Appi menekankan bahwa tantangan pemerintahan tahun 2026 harus dijawab dengan perencanaan yang lebih presisi sejak awal.
“Perencanaan jangan salah dari awal. Sehingga ini bisa menjadi guidance untuk sampai di akhir, untuk memastikan pola serapan dan belanja itu bisa maksimal,” kata Appi usai memimpinan penandatanganan Perjanjian Kinerja Tahun 2026 di Ruang Bilateral Balai Kota, Jumat (30/1/2026).
Selain masalah anggaran, Appi memberikan perhatian serius pada lemahnya koordinasi lintas perangkat daerah yang kerap menghambat pelayanan.
Appi menginstruksikan seluruh jajaran, termasuk camat, untuk lebih proaktif dan menghapus ego sektoral.
“Kalau ada persoalan di lapangan dan OPD saling lempar tanggung jawab, yang dirugikan itu masyarakat. Sistem pemerintahan ini kolektif, tidak boleh berjalan sendiri-sendiri,” ujarnya.
Appi menambahkan bahwa peningkatan pendapatan daerah hingga 93 persen merupakan capaian positif, namun harus dibarengi dengan belanja yang berdampak langsung pada kesejahteraan masyarakat.
Wali Kota juga mendorong kepala OPD untuk menghadirkan inovasi yang solutif.

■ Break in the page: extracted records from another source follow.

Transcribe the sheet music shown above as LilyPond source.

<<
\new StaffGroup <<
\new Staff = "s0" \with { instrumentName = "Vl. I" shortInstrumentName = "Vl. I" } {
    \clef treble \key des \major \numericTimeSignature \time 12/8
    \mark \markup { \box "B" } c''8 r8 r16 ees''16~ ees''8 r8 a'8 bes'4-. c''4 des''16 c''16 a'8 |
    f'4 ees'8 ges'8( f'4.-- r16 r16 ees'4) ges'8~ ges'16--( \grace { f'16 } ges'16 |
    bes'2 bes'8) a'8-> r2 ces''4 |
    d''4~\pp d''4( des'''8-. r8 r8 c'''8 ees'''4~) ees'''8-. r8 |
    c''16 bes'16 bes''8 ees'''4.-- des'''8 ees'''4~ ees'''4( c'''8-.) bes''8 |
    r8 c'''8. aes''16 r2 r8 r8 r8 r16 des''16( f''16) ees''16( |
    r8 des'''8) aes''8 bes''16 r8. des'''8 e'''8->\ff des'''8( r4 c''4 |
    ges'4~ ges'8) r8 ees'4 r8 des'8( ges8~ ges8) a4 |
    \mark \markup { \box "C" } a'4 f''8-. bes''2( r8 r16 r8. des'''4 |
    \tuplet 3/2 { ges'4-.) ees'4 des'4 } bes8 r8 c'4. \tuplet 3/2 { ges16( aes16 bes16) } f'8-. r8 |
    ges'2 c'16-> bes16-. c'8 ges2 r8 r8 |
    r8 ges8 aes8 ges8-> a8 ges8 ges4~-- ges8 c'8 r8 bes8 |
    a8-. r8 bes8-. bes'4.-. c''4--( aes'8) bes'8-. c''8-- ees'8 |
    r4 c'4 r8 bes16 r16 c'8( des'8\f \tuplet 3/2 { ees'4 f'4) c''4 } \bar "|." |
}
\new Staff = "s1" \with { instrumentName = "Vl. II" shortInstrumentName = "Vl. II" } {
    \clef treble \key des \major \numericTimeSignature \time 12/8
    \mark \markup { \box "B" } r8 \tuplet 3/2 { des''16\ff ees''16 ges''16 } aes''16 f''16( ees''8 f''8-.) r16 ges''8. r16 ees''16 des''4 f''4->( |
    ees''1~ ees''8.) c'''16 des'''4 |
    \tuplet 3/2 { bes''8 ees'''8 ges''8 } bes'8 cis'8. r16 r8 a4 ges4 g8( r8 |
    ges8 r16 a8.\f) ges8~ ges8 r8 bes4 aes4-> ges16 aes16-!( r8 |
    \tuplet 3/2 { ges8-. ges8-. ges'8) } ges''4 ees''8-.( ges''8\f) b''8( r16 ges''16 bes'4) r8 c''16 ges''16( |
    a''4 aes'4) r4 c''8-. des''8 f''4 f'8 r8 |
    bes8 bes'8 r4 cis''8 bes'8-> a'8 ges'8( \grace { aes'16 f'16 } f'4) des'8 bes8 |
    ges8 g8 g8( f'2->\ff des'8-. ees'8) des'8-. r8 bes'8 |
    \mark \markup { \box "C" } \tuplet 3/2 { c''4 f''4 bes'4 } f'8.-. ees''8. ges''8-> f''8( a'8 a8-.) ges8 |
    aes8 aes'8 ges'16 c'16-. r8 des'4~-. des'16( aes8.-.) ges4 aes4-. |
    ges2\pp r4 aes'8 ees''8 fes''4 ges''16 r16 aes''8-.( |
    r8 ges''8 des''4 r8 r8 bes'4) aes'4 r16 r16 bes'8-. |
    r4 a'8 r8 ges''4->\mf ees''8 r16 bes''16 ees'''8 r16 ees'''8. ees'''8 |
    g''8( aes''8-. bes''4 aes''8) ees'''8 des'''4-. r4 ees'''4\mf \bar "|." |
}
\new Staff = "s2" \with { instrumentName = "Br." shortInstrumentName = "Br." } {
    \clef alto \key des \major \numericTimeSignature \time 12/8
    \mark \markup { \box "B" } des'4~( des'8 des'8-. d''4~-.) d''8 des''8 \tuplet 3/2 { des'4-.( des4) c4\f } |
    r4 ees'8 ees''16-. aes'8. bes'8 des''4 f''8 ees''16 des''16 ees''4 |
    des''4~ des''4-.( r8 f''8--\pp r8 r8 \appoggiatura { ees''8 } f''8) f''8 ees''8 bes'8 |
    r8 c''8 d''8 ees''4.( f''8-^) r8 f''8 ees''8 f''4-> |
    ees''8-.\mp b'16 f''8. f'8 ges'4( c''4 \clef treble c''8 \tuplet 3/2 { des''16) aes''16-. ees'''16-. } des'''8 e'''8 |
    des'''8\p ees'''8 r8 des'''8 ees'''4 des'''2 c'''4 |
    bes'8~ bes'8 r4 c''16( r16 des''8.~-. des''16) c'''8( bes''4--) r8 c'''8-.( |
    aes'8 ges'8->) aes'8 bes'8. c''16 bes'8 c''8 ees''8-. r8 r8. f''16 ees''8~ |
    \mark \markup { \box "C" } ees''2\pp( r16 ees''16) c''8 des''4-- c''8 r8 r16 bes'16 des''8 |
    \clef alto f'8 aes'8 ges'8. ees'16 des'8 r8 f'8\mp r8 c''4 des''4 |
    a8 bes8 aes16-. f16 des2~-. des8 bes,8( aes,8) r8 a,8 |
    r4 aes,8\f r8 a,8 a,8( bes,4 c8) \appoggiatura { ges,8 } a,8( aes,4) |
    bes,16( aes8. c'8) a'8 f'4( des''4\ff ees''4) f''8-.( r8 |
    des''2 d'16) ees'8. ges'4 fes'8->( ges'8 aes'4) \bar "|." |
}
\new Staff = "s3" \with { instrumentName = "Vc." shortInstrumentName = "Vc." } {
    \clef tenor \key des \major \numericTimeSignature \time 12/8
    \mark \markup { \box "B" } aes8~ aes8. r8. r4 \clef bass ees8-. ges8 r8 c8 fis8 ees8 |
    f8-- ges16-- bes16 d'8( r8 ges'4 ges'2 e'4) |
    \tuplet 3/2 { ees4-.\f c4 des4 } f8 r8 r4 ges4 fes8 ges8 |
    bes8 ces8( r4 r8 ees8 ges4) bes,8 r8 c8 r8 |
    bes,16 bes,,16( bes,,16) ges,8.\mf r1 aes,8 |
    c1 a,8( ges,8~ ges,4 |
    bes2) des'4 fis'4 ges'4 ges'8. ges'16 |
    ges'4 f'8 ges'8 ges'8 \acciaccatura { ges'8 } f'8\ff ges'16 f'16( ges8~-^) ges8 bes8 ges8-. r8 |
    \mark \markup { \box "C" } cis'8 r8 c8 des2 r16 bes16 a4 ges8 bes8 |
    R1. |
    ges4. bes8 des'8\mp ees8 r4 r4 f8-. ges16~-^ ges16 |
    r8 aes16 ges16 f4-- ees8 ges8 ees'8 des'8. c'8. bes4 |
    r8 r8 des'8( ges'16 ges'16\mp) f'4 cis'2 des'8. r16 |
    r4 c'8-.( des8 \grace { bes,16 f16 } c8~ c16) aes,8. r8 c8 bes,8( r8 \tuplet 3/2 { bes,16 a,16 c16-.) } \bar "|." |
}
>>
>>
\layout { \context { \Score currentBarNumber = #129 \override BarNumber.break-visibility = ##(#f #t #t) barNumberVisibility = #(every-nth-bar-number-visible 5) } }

Ia mengingatkan agar setiap terobosan baru benar-benar memberikan manfaat jangka panjang bagi warga Makassar, bukan sekadar untuk mengejar penghargaan formal.
“Inovasi jangan berhenti di piagam dan foto. Harus ada keberlanjutan dan dampak nyata bagi masyarakat. Itu yang akan kita dorong,” tuturnya.
Menutup arahannya, Appi menegaskan bahwa penandatanganan ini adalah akad tanggung jawab yang akan dipantau secara moral dan profesional selama setahun ke depan.
“Lewat penandatanganan perjanjian kerja 2026 ini, kita berkomitmen untuk membenahi tata kelola pemerintahan dan meningkatkan kualitas pelayanan publik,” kata Appi.
Ia juga menambahkan, “Hari ini komitmen kerja ini menjadi sesuatu hal yang sangat penting. Perjanjian yang ada ini bukan hanya sekadar seremoni di atas kertas.”